The project faced challenges too. This included insufficient coordination among participating countries like limited resources for long-term project implementation and difficulties in reaching equitable water-sharing agreements.

The Aral Sea's dramatic shrinkage from the 1960s

=== ASBP-2 ===
From 2003 to 2010 the second project was implemented. The second project consisted of four areas of focus: water management, socio-economic development, environmental monitoring. Initiatives aimed to clean drinking water, advance health and education programming, restore damaged ecological areas, restore reservoirs in the Amu Darya and Syr Darya rivers, and work to restore the northern part of the Sea.

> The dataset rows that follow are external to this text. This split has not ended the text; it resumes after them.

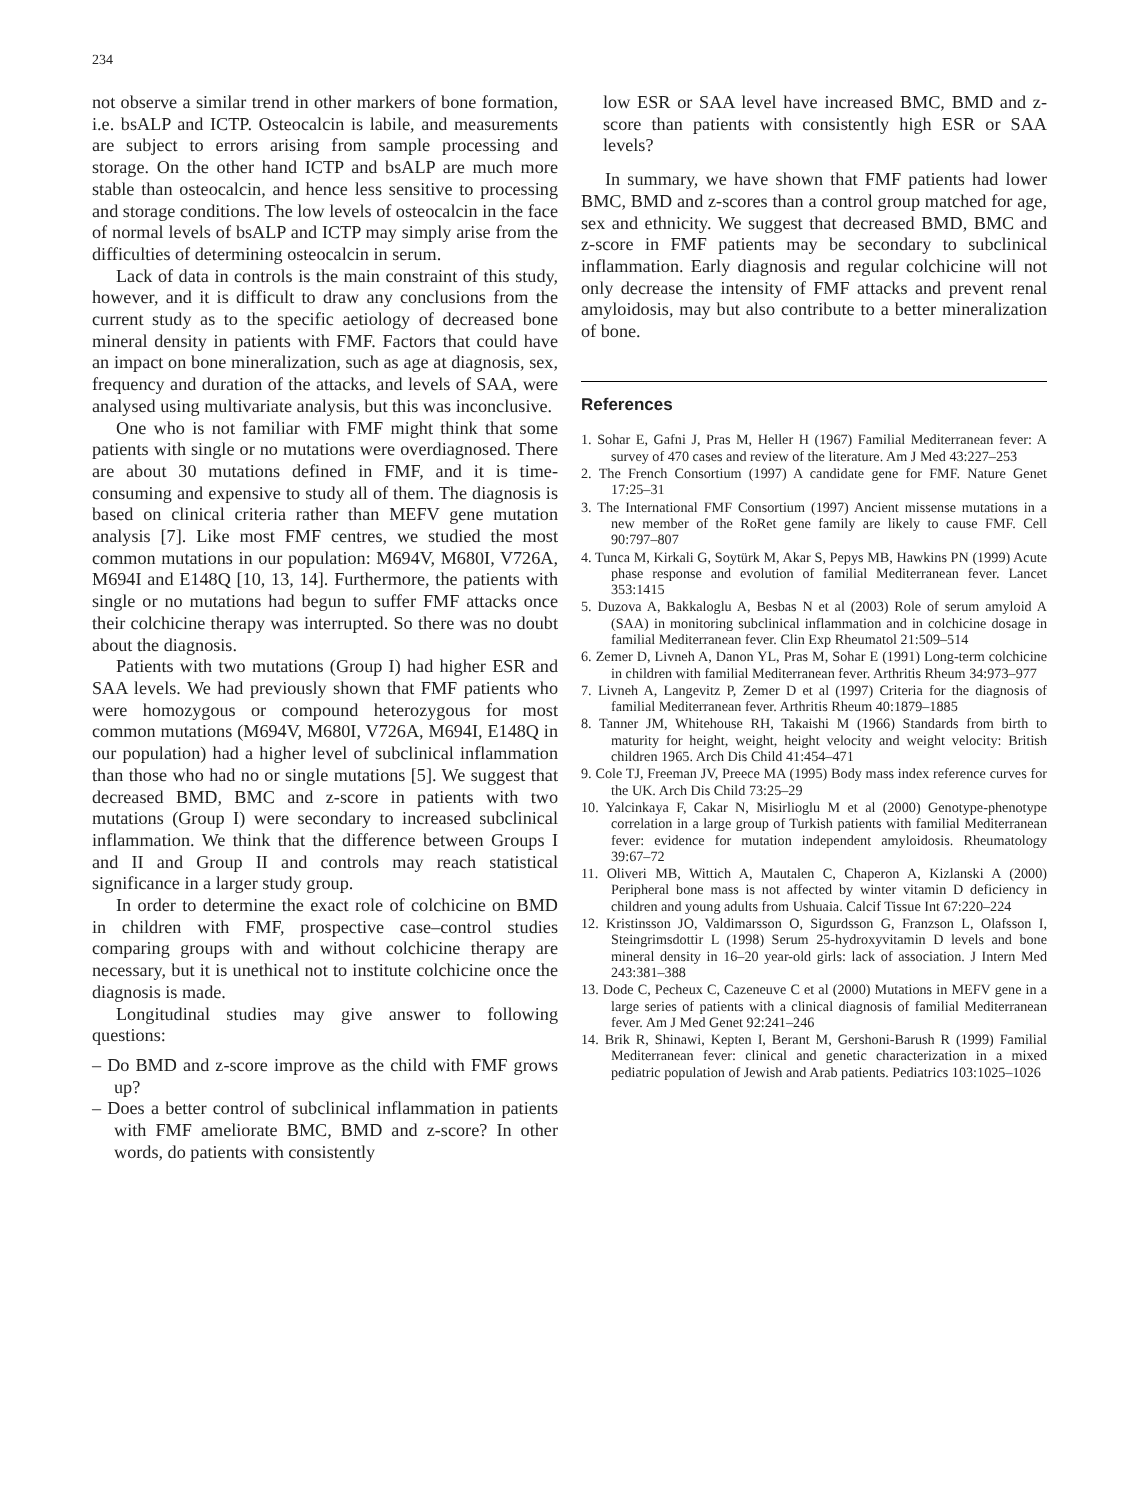234
not observe a similar trend in other markers of bone formation, i.e. bsALP and ICTP. Osteocalcin is labile, and measurements are subject to errors arising from sample processing and storage. On the other hand ICTP and bsALP are much more stable than osteocalcin, and hence less sensitive to processing and storage conditions. The low levels of osteocalcin in the face of normal levels of bsALP and ICTP may simply arise from the difficulties of determining osteocalcin in serum.
Lack of data in controls is the main constraint of this study, however, and it is difficult to draw any conclusions from the current study as to the specific aetiology of decreased bone mineral density in patients with FMF. Factors that could have an impact on bone mineralization, such as age at diagnosis, sex, frequency and duration of the attacks, and levels of SAA, were analysed using multivariate analysis, but this was inconclusive.
One who is not familiar with FMF might think that some patients with single or no mutations were overdiagnosed. There are about 30 mutations defined in FMF, and it is time-consuming and expensive to study all of them. The diagnosis is based on clinical criteria rather than MEFV gene mutation analysis [7]. Like most FMF centres, we studied the most common mutations in our population: M694V, M680I, V726A, M694I and E148Q [10, 13, 14]. Furthermore, the patients with single or no mutations had begun to suffer FMF attacks once their colchicine therapy was interrupted. So there was no doubt about the diagnosis.
Patients with two mutations (Group I) had higher ESR and SAA levels. We had previously shown that FMF patients who were homozygous or compound heterozygous for most common mutations (M694V, M680I, V726A, M694I, E148Q in our population) had a higher level of subclinical inflammation than those who had no or single mutations [5]. We suggest that decreased BMD, BMC and z-score in patients with two mutations (Group I) were secondary to increased subclinical inflammation. We think that the difference between Groups I and II and Group II and controls may reach statistical significance in a larger study group.
In order to determine the exact role of colchicine on BMD in children with FMF, prospective case–control studies comparing groups with and without colchicine therapy are necessary, but it is unethical not to institute colchicine once the diagnosis is made.
Longitudinal studies may give answer to following questions:
– Do BMD and z-score improve as the child with FMF grows up?
– Does a better control of subclinical inflammation in patients with FMF ameliorate BMC, BMD and z-score? In other words, do patients with consistently
low ESR or SAA level have increased BMC, BMD and z-score than patients with consistently high ESR or SAA levels?
In summary, we have shown that FMF patients had lower BMC, BMD and z-scores than a control group matched for age, sex and ethnicity. We suggest that decreased BMD, BMC and z-score in FMF patients may be secondary to subclinical inflammation. Early diagnosis and regular colchicine will not only decrease the intensity of FMF attacks and prevent renal amyloidosis, may but also contribute to a better mineralization of bone.
References
1. Sohar E, Gafni J, Pras M, Heller H (1967) Familial Mediterranean fever: A survey of 470 cases and review of the literature. Am J Med 43:227–253
2. The French Consortium (1997) A candidate gene for FMF. Nature Genet 17:25–31
3. The International FMF Consortium (1997) Ancient missense mutations in a new member of the RoRet gene family are likely to cause FMF. Cell 90:797–807
4. Tunca M, Kirkali G, Soytürk M, Akar S, Pepys MB, Hawkins PN (1999) Acute phase response and evolution of familial Mediterranean fever. Lancet 353:1415
5. Duzova A, Bakkaloglu A, Besbas N et al (2003) Role of serum amyloid A (SAA) in monitoring subclinical inflammation and in colchicine dosage in familial Mediterranean fever. Clin Exp Rheumatol 21:509–514
6. Zemer D, Livneh A, Danon YL, Pras M, Sohar E (1991) Long-term colchicine in children with familial Mediterranean fever. Arthritis Rheum 34:973–977
7. Livneh A, Langevitz P, Zemer D et al (1997) Criteria for the diagnosis of familial Mediterranean fever. Arthritis Rheum 40:1879–1885
8. Tanner JM, Whitehouse RH, Takaishi M (1966) Standards from birth to maturity for height, weight, height velocity and weight velocity: British children 1965. Arch Dis Child 41:454–471
9. Cole TJ, Freeman JV, Preece MA (1995) Body mass index reference curves for the UK. Arch Dis Child 73:25–29
10. Yalcinkaya F, Cakar N, Misirlioglu M et al (2000) Genotype-phenotype correlation in a large group of Turkish patients with familial Mediterranean fever: evidence for mutation independent amyloidosis. Rheumatology 39:67–72
11. Oliveri MB, Wittich A, Mautalen C, Chaperon A, Kizlanski A (2000) Peripheral bone mass is not affected by winter vitamin D deficiency in children and young adults from Ushuaia. Calcif Tissue Int 67:220–224
12. Kristinsson JO, Valdimarsson O, Sigurdsson G, Franzson L, Olafsson I, Steingrimsdottir L (1998) Serum 25-hydroxyvitamin D levels and bone mineral density in 16–20 year-old girls: lack of association. J Intern Med 243:381–388
13. Dode C, Pecheux C, Cazeneuve C et al (2000) Mutations in MEFV gene in a large series of patients with a clinical diagnosis of familial Mediterranean fever. Am J Med Genet 92:241–246
14. Brik R, Shinawi, Kepten I, Berant M, Gershoni-Barush R (1999) Familial Mediterranean fever: clinical and genetic characterization in a mixed pediatric population of Jewish and Arab patients. Pediatrics 103:1025–1026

Its total budget of approximately $2 billion.

=== ASBP-3 ===
ASBP-3 was enacted over 2011-2015. This third iteration implemented over 300 national and regional projects with a total value of over $15 billion. Lack of financial resources, many of the planned regional projects did not come to pass. By 2016, the IFAS with support from international organizations, managed to implement six regional projects valued at approximately $100 million. Projects were selected from a pool 335 proposals, which were clustered into forty-seven priority projects.

=== ASBP-4 ===
ASBP-4, planned for 2021-2030, was developed in collaboration with international partners, through the support of the "Berlin Process," a predecessor to the Green Central Asia initiative. The program was designed as "a clearing house process for the definition of priorities of regional cooperation in Central Asia and will be shared with all national, regional and international stakeholders in the region for support and implementation." Building off of the previous programs, ASBP-4 prioritizes a "cooperative approach to water, climate and environment challenges the goal is to improve the livelihood of the population in the region."